Sheila Contreras, Business Manager, and Fabiola Vasarri, Operations Manager at DNV Industrial Services explore how the Middle East conflict has caused an LNG boom in the US.
The global LNG market transformed almost overnight earlier in 2026 following widespread conflict across the Middle East, most pertinently in March when missiles struck Qatar’s Ras Laffan complex. Initially expected to be a short-term temporary outage, the disruption to one of the world’s largest LNG exporters quickly evolved into a global supply shortage with widespread ramifications for markets, businesses, and countries as a whole.
The damage caused has removed an anticipated 12.8 million tpy of capacity for up to five years and forced Qatar into widespread force majeure. Its output remains largely offline with reports in mid-May claiming the nation’s first LNG tanker exited the Strait of Hormuz since conflict began. The North Field East expansion project, a multibillion-dollar investment to double Qatar’s LNG production capacity, has been delayed too and pushed back to at least 2027. Until recently one of the dominant forces in global LNG, the crisis has reshaped the market and opened the door for new or existing players to take advantage of a sudden supply vacuum.
The market response was expectedly immediate with prices in Asia surging and European benchmarks hitting new highs, creating a newfound direct competition between the two continental markets both vying for the same cargoes.
With demand for LNG not subsiding, it is clear that there is space for a key player to meet supply obligations that others cannot. With a relatively settled domestic regulatory and infrastructure trajectory and an ability to supply both reliably and at pace, against a clearly unsettled global market environment, the US has stepped up. During the six months between approximately October 2025 to March 2026, the US exported over 61.63 million t. By mid-March they had shipped 378 cargoes compared to 308 in the year previous, a historic high. With new projects in the pipeline, including Plaquemines, Golden Pass, and Corpus Christi Stage 3, forecasts expect an export rise of 18.43 million t in 2026 – representing ~16.5% y/y growth.
While the American LNG sector scales, the complexity of its operations increases in tandem. In a market that is defined by higher prices, tighter supply, and geopolitical volatility and uncertainty, reliability, safety and high-performance are no longer negotiable.
Central to the key challenges now facing the US is, like so much of the energy sector, a lack of capacity which has the potential to stunt any further acceleration. With US export terminals already running at near capacity, the margin for any unplanned downtime has effectively disappeared with any outage now carrying a greater global price consequence – in addition to obvious operational difficulties. This also chimes with the need to ensure that existing infrastructure is maintained appropriately while the new facilities and expansions are integrated as smoothly as possible.
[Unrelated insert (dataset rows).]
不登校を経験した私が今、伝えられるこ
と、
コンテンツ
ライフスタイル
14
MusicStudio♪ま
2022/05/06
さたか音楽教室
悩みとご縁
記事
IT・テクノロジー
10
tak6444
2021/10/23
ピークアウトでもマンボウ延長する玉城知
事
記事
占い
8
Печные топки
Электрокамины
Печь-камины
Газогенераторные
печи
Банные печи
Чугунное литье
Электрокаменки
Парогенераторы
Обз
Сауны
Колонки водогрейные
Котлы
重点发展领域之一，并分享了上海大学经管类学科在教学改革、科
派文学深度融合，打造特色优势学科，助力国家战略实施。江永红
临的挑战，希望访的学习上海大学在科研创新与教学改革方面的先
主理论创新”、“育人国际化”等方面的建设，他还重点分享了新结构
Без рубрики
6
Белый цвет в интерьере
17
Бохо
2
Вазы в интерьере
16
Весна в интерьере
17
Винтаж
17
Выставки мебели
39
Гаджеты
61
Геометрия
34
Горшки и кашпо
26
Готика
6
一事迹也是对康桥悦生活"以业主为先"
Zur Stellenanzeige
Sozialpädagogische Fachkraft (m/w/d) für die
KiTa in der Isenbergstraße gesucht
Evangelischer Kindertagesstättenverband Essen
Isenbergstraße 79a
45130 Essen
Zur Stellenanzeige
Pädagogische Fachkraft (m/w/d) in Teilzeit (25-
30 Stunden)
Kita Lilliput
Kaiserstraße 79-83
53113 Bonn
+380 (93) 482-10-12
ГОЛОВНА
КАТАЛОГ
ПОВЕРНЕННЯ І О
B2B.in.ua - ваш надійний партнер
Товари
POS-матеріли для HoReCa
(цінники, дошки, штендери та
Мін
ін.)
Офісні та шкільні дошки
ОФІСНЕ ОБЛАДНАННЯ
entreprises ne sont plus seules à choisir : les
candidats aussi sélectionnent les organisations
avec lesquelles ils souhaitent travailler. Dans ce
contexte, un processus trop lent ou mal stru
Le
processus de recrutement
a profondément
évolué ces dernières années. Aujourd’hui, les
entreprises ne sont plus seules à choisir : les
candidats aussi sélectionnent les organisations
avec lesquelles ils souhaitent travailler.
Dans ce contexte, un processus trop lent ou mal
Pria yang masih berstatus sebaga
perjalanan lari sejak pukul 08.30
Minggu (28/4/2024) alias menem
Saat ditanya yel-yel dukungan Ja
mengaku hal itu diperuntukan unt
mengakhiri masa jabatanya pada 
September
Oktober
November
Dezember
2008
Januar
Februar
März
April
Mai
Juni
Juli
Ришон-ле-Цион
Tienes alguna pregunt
Having gained competitive advantage, US operators must continue to seize opportunity.
The fragility of the supply chain was laid bare in Qatar and acts as a serious warning for the global sector. US operators must adhere to their contractual obligations and responsibilities in what is still a globally volatile market that craves reliability. Sudden cargo delays or missed commitments would reverberate well beyond the terminal gate in a market this tight.
Finally, the US must also expect a significant and sustained increase in environmental, social, and governance (ESG) scrutiny. LNG has been embraced by European governments and major buyers as a bridging fuel – a practical means of reducing dependence on Russian pipeline gas while renewable infrastructure is built at scale. That framing has given US LNG a degree of political tailwind it did not previously enjoy, creating a longer-term accountability burden that operators cannot afford to ignore. However, while current supply shortage may be concentrating minds on volume and consistency, the contracts being signed today will be measured against ESG commitments for years to come as the market stabilises and buyer choice returns.
These pressures collectively underscore what technical assurance actually means in practice. It is not a compliance checkbox or a nice-to-have support function, but a strategic requirement. Operators that can guarantee uptime, safety, and regulatory accountability will hold a material advantage in a market where reliability has become the scarcest commodity. In this market, the cost of getting that wrong moves prices.
The central question is whether the US LNG boom represents a durable shift in global energy power or a window that closes when Qatari supply returns. Both outcomes remain possible. Qatar's difficulties are expected to persist until at least 2027, giving US operators a genuine, time-limited opportunity to cement relationships and build operational credibility that survives a normalised market. The supply is there. What the next two years will reveal is whether the technical foundations behind the growth story are built to last.